RECORDS SHOWN
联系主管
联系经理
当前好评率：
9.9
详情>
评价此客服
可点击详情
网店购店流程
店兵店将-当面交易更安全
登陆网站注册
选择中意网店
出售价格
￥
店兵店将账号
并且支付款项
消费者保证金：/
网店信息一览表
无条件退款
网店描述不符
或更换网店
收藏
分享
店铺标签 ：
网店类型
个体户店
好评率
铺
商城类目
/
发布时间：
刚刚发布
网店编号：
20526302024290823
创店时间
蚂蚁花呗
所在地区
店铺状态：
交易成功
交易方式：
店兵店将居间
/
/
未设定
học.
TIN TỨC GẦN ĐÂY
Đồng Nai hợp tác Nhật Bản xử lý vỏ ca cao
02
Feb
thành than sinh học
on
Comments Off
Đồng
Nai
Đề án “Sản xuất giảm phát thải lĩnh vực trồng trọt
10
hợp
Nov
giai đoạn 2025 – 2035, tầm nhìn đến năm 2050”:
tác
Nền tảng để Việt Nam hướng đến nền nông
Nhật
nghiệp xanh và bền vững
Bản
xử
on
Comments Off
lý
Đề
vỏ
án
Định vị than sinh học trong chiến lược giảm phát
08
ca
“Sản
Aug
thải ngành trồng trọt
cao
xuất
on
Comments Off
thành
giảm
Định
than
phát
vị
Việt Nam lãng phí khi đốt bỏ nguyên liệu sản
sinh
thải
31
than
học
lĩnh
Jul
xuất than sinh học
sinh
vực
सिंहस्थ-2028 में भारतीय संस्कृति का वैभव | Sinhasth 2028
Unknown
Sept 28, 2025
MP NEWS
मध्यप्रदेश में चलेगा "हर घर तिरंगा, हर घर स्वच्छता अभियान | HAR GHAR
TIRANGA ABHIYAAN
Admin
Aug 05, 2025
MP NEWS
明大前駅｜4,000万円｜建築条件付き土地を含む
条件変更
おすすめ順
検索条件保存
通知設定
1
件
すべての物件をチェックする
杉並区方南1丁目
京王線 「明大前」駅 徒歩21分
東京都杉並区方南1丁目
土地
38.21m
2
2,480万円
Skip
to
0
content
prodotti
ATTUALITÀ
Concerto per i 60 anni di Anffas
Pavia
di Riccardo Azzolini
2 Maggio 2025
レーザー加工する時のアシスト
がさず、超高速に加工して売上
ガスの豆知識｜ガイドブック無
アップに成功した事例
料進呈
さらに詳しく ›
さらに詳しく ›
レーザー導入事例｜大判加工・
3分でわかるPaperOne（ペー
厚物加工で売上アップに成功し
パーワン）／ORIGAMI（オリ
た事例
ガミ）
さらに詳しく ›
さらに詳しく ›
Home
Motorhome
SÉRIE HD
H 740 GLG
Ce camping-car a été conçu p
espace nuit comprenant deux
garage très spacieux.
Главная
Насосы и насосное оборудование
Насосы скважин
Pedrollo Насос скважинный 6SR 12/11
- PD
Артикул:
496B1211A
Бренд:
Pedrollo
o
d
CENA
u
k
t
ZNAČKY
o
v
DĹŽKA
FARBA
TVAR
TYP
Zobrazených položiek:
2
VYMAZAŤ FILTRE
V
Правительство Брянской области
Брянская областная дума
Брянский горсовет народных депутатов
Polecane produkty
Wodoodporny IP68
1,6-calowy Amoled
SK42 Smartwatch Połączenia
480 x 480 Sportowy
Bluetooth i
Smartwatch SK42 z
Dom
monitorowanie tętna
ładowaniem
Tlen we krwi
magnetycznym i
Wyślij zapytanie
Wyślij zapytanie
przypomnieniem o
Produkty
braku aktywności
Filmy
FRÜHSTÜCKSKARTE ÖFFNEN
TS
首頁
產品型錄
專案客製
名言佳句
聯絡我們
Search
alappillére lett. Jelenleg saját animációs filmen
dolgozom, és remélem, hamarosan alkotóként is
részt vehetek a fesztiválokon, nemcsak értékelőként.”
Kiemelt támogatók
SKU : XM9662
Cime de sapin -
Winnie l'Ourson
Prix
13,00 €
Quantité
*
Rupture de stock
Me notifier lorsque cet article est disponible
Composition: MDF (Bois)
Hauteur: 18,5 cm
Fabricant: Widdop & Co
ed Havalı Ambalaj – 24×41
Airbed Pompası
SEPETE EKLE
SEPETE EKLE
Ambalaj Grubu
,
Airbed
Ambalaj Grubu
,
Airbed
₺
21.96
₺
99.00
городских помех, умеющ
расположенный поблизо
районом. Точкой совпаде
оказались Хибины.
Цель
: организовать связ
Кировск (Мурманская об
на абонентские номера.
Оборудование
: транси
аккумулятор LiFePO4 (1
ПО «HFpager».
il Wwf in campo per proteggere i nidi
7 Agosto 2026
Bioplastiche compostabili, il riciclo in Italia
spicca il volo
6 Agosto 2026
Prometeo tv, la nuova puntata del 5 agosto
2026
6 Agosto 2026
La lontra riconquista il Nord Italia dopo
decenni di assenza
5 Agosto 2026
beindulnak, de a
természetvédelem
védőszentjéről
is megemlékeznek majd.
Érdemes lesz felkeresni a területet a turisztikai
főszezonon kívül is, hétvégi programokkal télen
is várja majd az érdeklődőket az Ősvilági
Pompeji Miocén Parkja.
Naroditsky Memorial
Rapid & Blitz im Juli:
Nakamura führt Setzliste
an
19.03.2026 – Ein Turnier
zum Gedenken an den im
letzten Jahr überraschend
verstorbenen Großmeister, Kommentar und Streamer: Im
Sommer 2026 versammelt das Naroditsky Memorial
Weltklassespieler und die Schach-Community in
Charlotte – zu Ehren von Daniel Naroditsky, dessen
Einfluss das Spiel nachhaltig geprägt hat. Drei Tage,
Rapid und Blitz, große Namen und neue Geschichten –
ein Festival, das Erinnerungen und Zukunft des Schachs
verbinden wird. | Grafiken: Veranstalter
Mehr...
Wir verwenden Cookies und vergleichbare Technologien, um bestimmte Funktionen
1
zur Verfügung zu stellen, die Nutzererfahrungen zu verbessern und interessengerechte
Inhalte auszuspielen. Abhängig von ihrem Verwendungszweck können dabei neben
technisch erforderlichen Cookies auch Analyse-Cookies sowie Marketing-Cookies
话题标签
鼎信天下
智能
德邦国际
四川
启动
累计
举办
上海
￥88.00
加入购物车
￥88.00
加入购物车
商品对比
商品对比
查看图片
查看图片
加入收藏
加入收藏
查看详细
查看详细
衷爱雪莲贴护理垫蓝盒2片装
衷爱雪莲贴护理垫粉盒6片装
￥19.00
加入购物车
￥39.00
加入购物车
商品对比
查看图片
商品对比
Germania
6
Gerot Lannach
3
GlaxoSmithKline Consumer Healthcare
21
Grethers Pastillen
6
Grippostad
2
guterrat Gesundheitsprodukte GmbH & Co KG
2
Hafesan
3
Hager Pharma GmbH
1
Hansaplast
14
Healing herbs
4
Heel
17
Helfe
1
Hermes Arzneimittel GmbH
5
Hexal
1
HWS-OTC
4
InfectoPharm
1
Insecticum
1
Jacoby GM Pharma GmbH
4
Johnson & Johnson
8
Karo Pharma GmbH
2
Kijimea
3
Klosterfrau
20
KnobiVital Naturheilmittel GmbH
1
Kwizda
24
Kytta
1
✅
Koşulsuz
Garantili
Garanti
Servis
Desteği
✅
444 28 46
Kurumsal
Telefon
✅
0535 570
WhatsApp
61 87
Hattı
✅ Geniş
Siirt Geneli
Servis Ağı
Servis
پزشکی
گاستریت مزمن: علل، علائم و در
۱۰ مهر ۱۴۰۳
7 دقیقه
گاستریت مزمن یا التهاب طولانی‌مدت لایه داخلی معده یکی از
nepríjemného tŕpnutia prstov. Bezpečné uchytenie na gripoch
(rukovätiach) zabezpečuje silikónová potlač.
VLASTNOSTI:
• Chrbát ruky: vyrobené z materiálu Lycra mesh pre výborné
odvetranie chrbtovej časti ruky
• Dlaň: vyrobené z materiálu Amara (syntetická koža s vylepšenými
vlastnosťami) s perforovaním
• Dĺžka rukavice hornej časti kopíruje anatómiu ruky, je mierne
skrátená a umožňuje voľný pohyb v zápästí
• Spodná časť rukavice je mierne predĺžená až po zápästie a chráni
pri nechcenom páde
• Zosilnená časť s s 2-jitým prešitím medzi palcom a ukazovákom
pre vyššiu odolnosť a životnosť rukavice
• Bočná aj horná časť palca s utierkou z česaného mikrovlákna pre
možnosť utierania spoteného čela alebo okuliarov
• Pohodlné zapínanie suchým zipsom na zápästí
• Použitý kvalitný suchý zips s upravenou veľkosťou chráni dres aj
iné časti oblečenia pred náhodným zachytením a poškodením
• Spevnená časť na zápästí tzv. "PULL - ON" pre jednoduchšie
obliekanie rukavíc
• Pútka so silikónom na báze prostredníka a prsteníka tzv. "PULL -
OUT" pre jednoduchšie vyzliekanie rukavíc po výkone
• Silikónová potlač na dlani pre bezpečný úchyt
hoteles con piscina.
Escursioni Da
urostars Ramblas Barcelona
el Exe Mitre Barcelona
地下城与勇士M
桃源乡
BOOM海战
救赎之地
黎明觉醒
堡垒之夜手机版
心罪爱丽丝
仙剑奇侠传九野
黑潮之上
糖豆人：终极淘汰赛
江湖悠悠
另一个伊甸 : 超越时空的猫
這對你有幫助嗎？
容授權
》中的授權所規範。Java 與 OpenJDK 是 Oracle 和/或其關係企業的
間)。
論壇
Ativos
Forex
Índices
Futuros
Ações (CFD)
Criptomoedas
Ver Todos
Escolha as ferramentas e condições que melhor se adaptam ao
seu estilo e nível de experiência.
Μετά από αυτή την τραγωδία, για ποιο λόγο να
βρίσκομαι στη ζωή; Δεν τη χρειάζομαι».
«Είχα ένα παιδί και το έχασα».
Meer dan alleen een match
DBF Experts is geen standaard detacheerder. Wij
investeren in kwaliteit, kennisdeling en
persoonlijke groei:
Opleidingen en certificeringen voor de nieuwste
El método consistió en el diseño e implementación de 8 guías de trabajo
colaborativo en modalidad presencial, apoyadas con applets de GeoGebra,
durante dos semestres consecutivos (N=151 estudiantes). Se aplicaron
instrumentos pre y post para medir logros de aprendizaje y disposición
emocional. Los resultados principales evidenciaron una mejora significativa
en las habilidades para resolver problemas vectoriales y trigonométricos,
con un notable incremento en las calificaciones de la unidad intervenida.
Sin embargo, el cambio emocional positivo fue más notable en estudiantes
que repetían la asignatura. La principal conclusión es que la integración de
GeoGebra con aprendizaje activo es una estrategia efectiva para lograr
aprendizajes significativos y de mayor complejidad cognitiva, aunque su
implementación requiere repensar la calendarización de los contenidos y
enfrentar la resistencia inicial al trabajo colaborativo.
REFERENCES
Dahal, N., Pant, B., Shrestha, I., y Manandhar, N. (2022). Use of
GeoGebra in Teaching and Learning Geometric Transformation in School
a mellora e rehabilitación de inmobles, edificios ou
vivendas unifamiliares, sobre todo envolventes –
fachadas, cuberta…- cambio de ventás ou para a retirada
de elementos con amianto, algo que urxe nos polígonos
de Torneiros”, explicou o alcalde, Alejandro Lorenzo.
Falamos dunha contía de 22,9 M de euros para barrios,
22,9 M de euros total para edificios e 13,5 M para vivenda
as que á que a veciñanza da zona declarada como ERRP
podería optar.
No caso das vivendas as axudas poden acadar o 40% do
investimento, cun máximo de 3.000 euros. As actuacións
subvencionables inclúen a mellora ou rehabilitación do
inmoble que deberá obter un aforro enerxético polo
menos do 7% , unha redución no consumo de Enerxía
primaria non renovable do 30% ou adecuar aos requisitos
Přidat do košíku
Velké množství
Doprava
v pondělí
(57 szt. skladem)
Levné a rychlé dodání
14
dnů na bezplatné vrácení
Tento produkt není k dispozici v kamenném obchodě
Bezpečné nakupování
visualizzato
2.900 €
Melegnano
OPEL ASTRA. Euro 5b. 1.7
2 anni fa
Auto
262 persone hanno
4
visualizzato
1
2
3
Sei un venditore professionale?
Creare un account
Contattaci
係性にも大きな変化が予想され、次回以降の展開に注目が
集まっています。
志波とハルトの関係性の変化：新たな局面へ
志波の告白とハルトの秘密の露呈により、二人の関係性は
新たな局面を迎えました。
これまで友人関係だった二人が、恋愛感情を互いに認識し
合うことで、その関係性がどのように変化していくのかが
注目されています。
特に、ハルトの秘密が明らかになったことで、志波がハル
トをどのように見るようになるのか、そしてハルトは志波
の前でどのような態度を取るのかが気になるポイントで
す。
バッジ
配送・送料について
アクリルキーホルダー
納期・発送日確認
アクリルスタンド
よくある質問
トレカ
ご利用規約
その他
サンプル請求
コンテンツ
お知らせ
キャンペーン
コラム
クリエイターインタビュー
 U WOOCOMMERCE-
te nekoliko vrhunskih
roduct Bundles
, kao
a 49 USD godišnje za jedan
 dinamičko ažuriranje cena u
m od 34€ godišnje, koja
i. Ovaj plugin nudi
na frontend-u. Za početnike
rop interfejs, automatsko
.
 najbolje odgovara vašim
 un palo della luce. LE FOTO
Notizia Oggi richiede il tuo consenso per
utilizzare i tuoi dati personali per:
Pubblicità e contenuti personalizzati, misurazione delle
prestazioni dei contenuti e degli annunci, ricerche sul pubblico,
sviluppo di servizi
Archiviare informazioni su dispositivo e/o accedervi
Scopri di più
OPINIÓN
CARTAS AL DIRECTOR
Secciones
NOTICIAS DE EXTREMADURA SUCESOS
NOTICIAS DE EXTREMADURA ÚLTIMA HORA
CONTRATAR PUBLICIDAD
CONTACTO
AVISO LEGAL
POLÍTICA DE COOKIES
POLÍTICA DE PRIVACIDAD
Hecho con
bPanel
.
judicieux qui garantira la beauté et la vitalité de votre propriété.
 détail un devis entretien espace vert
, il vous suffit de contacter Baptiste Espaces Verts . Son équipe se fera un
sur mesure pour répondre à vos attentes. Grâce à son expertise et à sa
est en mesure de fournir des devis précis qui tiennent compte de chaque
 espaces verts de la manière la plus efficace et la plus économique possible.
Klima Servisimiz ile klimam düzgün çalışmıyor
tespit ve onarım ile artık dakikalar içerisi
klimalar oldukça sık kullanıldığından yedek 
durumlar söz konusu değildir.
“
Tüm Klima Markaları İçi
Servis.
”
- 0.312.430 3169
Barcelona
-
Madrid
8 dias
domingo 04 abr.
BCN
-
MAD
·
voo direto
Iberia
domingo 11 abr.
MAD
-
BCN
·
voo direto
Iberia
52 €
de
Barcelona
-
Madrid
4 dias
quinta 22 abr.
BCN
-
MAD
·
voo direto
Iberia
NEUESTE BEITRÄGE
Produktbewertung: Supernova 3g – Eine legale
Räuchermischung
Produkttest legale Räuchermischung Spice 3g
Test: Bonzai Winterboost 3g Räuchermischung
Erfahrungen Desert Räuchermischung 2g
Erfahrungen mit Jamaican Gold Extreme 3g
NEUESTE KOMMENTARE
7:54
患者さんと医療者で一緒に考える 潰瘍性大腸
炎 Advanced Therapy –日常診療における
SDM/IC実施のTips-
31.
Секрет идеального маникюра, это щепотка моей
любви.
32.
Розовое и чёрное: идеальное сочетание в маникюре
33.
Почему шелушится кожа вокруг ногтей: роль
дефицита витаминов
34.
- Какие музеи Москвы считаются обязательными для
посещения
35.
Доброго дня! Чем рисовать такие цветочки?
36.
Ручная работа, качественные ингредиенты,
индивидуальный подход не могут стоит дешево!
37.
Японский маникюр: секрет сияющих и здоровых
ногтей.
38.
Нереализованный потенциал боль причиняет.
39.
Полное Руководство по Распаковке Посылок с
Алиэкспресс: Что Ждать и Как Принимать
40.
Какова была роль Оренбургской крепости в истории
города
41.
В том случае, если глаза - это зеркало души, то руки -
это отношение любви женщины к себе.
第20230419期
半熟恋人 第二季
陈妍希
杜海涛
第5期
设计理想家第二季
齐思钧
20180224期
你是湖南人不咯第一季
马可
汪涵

WORK INSTRUCTION
Reproduce the data verbatim, starting at its first line and stopping after the line that contains "1,6-calowy Amoled". Include that final line.

ANSWER BOX
联系主管
联系经理
当前好评率：
9.9
详情>
评价此客服
可点击详情
网店购店流程
店兵店将-当面交易更安全
登陆网站注册
选择中意网店
出售价格
￥
店兵店将账号
并且支付款项
消费者保证金：/
网店信息一览表
无条件退款
网店描述不符
或更换网店
收藏
分享
店铺标签 ：
网店类型
个体户店
好评率
铺
商城类目
/
发布时间：
刚刚发布
网店编号：
20526302024290823
创店时间
蚂蚁花呗
所在地区
店铺状态：
交易成功
交易方式：
店兵店将居间
/
/
未设定
học.
TIN TỨC GẦN ĐÂY
Đồng Nai hợp tác Nhật Bản xử lý vỏ ca cao
02
Feb
thành than sinh học
on
Comments Off
Đồng
Nai
Đề án “Sản xuất giảm phát thải lĩnh vực trồng trọt
10
hợp
Nov
giai đoạn 2025 – 2035, tầm nhìn đến năm 2050”:
tác
Nền tảng để Việt Nam hướng đến nền nông
Nhật
nghiệp xanh và bền vững
Bản
xử
on
Comments Off
lý
Đề
vỏ
án
Định vị than sinh học trong chiến lược giảm phát
08
ca
“Sản
Aug
thải ngành trồng trọt
cao
xuất
on
Comments Off
thành
giảm
Định
than
phát
vị
Việt Nam lãng phí khi đốt bỏ nguyên liệu sản
sinh
thải
31
than
học
lĩnh
Jul
xuất than sinh học
sinh
vực
सिंहस्थ-2028 में भारतीय संस्कृति का वैभव | Sinhasth 2028
Unknown
Sept 28, 2025
MP NEWS
मध्यप्रदेश में चलेगा "हर घर तिरंगा, हर घर स्वच्छता अभियान | HAR GHAR
TIRANGA ABHIYAAN
Admin
Aug 05, 2025
MP NEWS
明大前駅｜4,000万円｜建築条件付き土地を含む
条件変更
おすすめ順
検索条件保存
通知設定
1
件
すべての物件をチェックする
杉並区方南1丁目
京王線 「明大前」駅 徒歩21分
東京都杉並区方南1丁目
土地
38.21m
2
2,480万円
Skip
to
0
content
prodotti
ATTUALITÀ
Concerto per i 60 anni di Anffas
Pavia
di Riccardo Azzolini
2 Maggio 2025
レーザー加工する時のアシスト
がさず、超高速に加工して売上
ガスの豆知識｜ガイドブック無
アップに成功した事例
料進呈
さらに詳しく ›
さらに詳しく ›
レーザー導入事例｜大判加工・
3分でわかるPaperOne（ペー
厚物加工で売上アップに成功し
パーワン）／ORIGAMI（オリ
た事例
ガミ）
さらに詳しく ›
さらに詳しく ›
Home
Motorhome
SÉRIE HD
H 740 GLG
Ce camping-car a été conçu p
espace nuit comprenant deux
garage très spacieux.
Главная
Насосы и насосное оборудование
Насосы скважин
Pedrollo Насос скважинный 6SR 12/11
- PD
Артикул:
496B1211A
Бренд:
Pedrollo
o
d
CENA
u
k
t
ZNAČKY
o
v
DĹŽKA
FARBA
TVAR
TYP
Zobrazených položiek:
2
VYMAZAŤ FILTRE
V
Правительство Брянской области
Брянская областная дума
Брянский горсовет народных депутатов
Polecane produkty
Wodoodporny IP68
1,6-calowy Amoled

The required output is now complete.